TASK LIST |
#1 Decide whether each statement agrees with the signals chapter diff below. For each of (a), (b) and (c), answer yes or no and quote the words from the diff that settle it: (a) The diff adds a dependency on ctrlc version 3.1.1. (b) The channel created in ctrl_channel is unbounded. (c) The new binary named signals-ctrlc has the path src/in-depth/signals-ctrlc.rs.
#2 Extend the signals chapter diff below, starting right after Ok(receiver).

───── TEXT BLOCK

Book: First draft of signals chapter

Closes rust-cli#50
cc rust-cli#27

Cargo.toml

@@ -44,6 +44,14 @@ path = "src/in-depth/machine-communication.rs"
 name = "machine-communication-convey"
 path = "src/in-depth/machine-communication-convey.rs"
 
+[[bin]]
+name = "signals-ctrlc"
+path = "src/in-depth/signals-ctrlc.rs"
+
+[[bin]]
+name = "signals-channels"
+path = "src/in-depth/signals-channels.rs"
+
 [workspace]
 members = [
     "src/tutorial/testing",
@@ -60,3 +68,5 @@ serde_json = "1"
 convey = { version = "0.2", git = "https://github.com/killercup/convey" }
 serde_derive = "1.0.80"
 serde = "1.0.80"
+ctrlc = "3.1.1"
+crossbeam-channel = "0.3.2"

src/in-depth/signals-channels.rs

@@ -0,0 +1,31 @@
+use std::time::Duration;
+use crossbeam_channel::{bounded, tick, Receiver, select};
+
+fn ctrl_channel() -> Result<Receiver<()>, ctrlc::Error> {
+    let (sender, receiver) = bounded(100);
+    ctrlc::set_handler(move || {
+        let _ = sender.send(());
+    })?;
+
+    Ok(receiver)

──────────
───── EXTRACTED MATERIAL

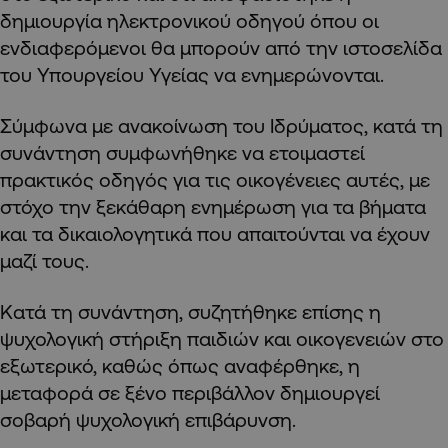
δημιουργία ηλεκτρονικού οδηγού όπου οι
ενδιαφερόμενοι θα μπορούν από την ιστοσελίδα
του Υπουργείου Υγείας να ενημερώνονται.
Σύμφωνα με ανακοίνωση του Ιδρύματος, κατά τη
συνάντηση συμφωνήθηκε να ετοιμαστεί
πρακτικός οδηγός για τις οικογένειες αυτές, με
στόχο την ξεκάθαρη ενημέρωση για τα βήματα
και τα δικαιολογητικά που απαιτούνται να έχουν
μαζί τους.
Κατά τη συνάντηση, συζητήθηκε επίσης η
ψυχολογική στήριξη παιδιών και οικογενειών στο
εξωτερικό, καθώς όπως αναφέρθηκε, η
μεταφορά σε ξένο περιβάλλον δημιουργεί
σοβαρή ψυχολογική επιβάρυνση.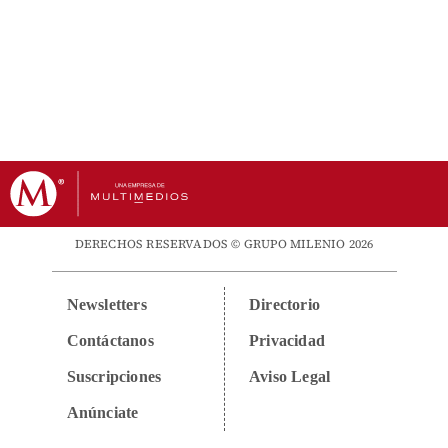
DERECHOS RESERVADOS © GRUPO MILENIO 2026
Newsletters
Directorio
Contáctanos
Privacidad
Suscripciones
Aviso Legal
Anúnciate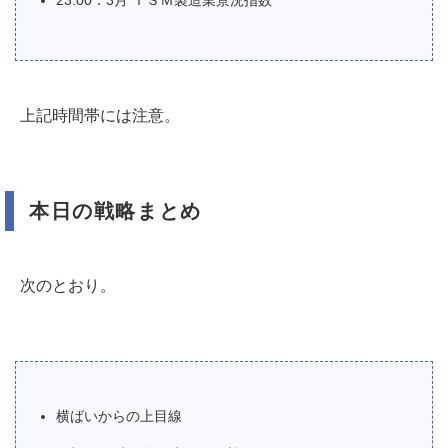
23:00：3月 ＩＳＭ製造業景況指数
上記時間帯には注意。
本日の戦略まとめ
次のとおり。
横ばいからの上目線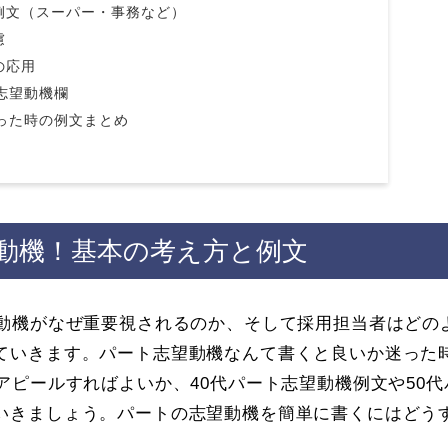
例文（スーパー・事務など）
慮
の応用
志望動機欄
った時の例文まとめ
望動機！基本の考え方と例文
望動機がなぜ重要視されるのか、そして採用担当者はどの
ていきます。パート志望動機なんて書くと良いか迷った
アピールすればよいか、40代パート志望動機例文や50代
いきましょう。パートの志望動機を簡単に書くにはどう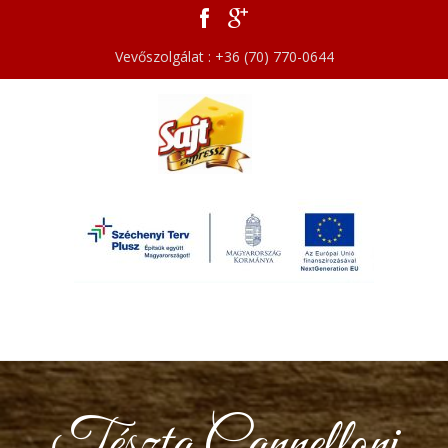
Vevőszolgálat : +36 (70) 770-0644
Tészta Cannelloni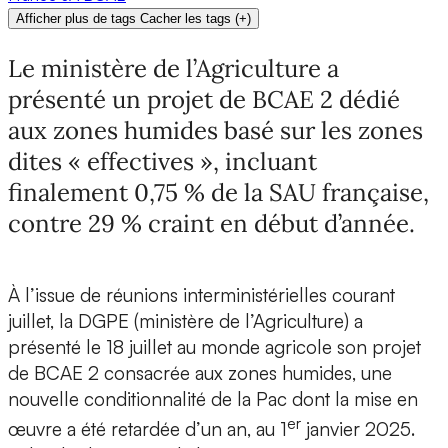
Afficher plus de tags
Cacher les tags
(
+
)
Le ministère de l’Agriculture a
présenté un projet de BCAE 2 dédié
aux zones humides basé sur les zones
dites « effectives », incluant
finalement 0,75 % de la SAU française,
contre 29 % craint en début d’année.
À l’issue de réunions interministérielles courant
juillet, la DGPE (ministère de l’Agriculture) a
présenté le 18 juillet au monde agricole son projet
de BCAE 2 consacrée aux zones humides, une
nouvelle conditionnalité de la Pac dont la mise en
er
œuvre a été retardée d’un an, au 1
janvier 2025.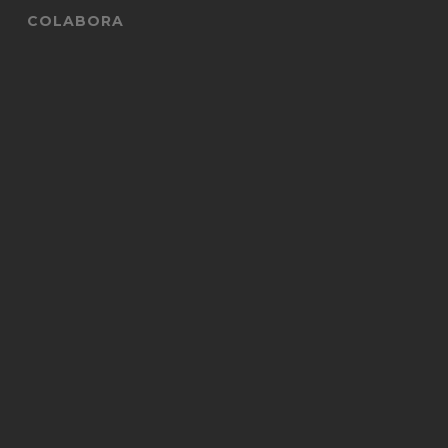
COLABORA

──────────

RESPONSES TO THE EXERCISE |
#1
(a) Yes: "ctrlc = "3.1.1""
(b) No: "let (sender, receiver) = bounded(100);"
(c) Yes: "path = "src/in-depth/signals-ctrlc.rs""

#2
+}
+
+fn main() -> Result<(), exitfailure::ExitFailure> {
+    let ctrls = ctrl_channel()?;
+    let ticks = tick(Duration::from_secs(1));
+
+    loop {
+        select! {
+            recv(ticks) -> _ => {
+                println!("working!");
+            }
+            recv(ctrls) -> _ => {
+                println!();
+                println!("Goodbye!");
+                break;
+            }
+        }
+    }
+
+    Ok(())
+}

src/in-depth/signals-ctrlc.rs

@@ -0,0 +1,7 @@
+fn main() {
+    ctrlc::set_handler(move || {
+        println!("received Ctrl+C!");
+    }).expect("Error setting Ctrl-C handler");
+
+    // ...
+}

src/in-depth/signals.md

@@ -1 +1,125 @@
 # Signal handling
+
+Processes
+like command line applications
+need to react to signals sent by the operating system.
+The most common example is probably <kbd>Ctrl</kbd>+<kbd>C</kbd>,
+the signal that typically tells a process to terminate.
+To handle signals in Rust programs
+you need to consider how you can receive these signals
+as well as how you can react to them.
+
+<aside>
+
+**Note:**
+If your applications does not require special cleanup,
+the default handling is fine
+(i.e. exit immediately and let the OS cleanup).
+In that case:
+No need to do what this chapter tells you!
+For applications that need to clean up after themselves,
+for example to correct close network connections,
+remove temporary files,
+or reset system settings,
+this chapter is however very relevant!
+
+</aside>
+
+## Differences between operating systems
+
+On Unix systems
+(like Linux, macOS, and FreeBSD)
+a process can receive [signals]
+It can either react to them
+in a default (OS-provided) way,
+catch the signal and handle them in a program-defined way,
+or ignore the signal entirely.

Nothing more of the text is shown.